RBI issues Master Circular on Bank Finance to Non-Banking Financial Companies (NBFCs).

The Reserve Bank of India on 5th June 2022 has published a master circular on Bank Finance to Non-Banking Financial Companies (NBFCs) which shall be applicable to all Scheduled Commercial Banks (excluding Regional Rural Banks).

The ceiling on bank credit linked to Net Owned Fund (NOF) of NBFCs has been withdrawn in respect of all NBFCs which are statutorily registered with RBI and are engaged in principal business of asset financing, loan, factoring and investment activities.

 Accordingly, banks may extend need based working capital facilities as well as term loans to all NBFCs registered with RBI and engaged in infrastructure financing, equipment leasing, hire-purchase, loan, factoring and investment activities.

The following activities undertaken by NBFCs, are not eligible for bank credit:

  • Bills discounted / rediscounted by NBFCs, except for rediscounting of bills discounted by NBFCs arising from sale of commercial vehicles (including light commercial vehicles), and two wheeler and three wheeler vehicles, with certain conditions
  • Investments of NBFCs both of current and long-term nature, in any company / entity by way of shares, debentures, etc. However, Stock Broking Companies may be provided need-based credit against shares and debentures held by them as stock-in-trade.
  • Unsecured loans / inter-corporate deposits by NBFCs to / in any company.
  • All types of loans and advances by NBFCs to their subsidiaries, group companies / entities.
  • Finance to NBFCs for further lending to individuals for subscribing to Initial Public Offerings (IPOs) and for purchase of shares from secondary market.

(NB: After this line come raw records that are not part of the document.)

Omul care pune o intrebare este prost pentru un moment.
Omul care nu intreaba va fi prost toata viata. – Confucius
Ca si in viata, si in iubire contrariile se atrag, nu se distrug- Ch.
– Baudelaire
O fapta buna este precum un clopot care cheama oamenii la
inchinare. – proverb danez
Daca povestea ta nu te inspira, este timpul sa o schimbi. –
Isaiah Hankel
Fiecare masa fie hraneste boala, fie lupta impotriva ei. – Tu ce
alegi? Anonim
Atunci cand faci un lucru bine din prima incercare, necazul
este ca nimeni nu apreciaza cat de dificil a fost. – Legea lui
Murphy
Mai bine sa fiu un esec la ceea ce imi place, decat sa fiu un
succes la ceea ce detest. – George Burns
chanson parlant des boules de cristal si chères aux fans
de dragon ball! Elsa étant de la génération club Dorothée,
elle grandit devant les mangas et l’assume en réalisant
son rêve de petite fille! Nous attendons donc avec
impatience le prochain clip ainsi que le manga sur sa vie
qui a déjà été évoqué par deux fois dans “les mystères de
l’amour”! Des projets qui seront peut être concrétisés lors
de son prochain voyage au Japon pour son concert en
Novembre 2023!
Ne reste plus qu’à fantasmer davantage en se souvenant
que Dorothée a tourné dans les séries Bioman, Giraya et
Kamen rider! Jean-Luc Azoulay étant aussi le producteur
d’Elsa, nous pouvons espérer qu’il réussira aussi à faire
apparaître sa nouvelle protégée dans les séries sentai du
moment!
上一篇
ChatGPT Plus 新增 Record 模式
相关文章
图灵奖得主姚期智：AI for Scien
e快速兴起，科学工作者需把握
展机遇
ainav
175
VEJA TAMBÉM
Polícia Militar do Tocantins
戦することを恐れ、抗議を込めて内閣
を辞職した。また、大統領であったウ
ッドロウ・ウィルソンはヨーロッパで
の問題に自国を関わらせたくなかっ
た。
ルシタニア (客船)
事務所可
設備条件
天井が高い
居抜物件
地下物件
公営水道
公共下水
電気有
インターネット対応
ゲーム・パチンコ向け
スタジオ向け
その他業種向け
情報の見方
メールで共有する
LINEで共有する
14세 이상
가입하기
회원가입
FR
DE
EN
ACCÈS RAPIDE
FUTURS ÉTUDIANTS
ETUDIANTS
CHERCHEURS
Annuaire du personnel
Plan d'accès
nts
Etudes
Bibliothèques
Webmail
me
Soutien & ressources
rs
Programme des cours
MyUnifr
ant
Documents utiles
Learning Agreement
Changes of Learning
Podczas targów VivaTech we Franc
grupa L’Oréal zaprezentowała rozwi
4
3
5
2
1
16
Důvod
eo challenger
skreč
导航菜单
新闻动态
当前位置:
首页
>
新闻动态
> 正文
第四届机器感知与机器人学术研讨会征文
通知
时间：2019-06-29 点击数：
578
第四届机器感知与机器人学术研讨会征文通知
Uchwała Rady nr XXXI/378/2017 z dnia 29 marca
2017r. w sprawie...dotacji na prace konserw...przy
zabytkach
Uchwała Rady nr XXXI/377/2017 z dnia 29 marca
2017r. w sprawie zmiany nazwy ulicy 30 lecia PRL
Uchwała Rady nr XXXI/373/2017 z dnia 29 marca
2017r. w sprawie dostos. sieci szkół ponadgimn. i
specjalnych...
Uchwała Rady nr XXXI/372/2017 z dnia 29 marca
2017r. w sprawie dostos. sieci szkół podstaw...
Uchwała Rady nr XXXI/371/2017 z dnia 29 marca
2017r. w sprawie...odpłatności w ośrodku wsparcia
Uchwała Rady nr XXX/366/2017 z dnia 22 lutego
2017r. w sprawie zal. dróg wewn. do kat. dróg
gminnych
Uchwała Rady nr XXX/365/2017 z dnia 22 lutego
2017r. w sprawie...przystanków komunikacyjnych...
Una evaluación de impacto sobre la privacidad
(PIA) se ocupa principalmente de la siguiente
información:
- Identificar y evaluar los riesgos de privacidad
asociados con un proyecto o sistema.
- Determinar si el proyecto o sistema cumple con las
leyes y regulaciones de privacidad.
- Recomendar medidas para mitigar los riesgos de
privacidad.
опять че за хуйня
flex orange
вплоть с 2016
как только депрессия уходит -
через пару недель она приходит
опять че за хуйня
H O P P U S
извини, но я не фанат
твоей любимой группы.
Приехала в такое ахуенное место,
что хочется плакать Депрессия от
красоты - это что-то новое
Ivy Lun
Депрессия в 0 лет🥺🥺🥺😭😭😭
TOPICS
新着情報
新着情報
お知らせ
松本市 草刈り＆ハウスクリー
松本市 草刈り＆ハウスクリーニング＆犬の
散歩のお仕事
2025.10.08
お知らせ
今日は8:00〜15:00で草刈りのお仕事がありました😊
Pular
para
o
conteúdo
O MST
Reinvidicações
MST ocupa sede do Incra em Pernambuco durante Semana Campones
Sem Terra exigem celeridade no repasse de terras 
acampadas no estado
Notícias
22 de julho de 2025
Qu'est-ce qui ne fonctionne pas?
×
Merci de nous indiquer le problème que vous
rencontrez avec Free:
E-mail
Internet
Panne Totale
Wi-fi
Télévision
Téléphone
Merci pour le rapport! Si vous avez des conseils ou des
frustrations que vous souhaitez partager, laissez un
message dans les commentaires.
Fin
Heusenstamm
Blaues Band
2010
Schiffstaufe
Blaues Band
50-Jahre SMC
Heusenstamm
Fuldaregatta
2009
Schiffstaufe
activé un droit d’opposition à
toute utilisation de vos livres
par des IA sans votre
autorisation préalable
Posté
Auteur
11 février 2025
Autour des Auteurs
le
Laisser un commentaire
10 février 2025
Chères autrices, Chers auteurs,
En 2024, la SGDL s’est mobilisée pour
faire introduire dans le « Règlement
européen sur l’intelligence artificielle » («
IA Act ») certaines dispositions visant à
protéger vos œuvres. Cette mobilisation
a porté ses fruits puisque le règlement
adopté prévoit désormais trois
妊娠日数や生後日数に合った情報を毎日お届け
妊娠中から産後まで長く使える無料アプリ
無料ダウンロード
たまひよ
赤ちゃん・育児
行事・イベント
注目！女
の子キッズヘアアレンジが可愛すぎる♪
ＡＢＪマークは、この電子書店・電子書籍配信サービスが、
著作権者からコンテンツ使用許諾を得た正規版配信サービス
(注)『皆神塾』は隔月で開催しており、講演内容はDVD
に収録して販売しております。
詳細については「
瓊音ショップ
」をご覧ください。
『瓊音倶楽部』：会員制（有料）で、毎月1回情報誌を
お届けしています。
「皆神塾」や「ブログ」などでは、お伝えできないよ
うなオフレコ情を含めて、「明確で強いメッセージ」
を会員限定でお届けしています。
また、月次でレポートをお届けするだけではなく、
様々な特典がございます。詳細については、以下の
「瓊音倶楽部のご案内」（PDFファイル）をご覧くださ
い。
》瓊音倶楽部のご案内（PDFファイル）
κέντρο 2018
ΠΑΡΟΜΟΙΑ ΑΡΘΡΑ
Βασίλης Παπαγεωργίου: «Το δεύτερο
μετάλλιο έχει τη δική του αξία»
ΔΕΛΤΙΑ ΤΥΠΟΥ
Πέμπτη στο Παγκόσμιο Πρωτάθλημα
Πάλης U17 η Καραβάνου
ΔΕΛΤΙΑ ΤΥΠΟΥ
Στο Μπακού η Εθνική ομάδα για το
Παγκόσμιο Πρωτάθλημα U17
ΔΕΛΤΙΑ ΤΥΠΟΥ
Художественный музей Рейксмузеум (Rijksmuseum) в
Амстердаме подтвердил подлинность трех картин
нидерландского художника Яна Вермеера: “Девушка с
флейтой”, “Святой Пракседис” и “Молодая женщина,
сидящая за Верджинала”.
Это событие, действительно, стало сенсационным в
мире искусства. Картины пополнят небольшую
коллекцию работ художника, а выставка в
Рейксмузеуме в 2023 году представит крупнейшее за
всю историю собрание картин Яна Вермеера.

Banks should not execute guarantees covering inter-company deposits / loans thereby guaranteeing refund of deposits / loans accepted by NBFCs / firms from other NBFCs / firms. The restriction would cover all types of deposits / loans irrespective of their source, including deposits / loans received by NBFCs from trusts and other institutions.

Further Banks should not invest in Zero Coupon Bonds (ZCBs) issued by NBFCs unless the issuer NBFC builds up sinking fund for all accrued interest and keeps it invested in liquid investments / securities (Government bonds).